▶ Design files in text formats

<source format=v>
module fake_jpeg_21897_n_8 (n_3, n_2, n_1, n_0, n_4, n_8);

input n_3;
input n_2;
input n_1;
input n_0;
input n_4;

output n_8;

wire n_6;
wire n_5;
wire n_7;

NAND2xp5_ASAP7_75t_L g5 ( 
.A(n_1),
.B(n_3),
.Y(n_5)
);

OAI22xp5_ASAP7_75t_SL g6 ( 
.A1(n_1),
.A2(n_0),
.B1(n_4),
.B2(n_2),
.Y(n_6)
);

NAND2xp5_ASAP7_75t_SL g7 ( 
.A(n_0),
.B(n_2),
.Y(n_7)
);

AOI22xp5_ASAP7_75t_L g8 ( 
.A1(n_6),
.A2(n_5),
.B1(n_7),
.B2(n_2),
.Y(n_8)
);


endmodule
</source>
...
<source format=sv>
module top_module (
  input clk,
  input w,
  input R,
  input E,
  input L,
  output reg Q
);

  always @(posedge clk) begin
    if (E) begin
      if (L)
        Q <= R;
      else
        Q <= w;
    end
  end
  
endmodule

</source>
...
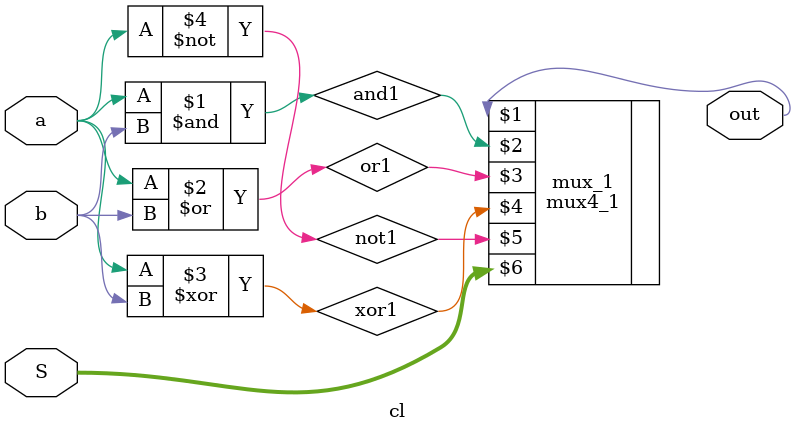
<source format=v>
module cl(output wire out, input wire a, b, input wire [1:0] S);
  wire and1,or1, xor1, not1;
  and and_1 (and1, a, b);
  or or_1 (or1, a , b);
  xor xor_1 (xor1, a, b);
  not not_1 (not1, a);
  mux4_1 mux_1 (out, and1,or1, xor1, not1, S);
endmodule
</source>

▶ Assignment
Identify each line in the entries with the word "input" and copy it.

▶ Response area
input n_3;
input n_2;
input n_1;
input n_0;
input n_4;
  input clk,
  input w,
  input R,
  input E,
  input L,
module cl(output wire out, input wire a, b, input wire [1:0] S);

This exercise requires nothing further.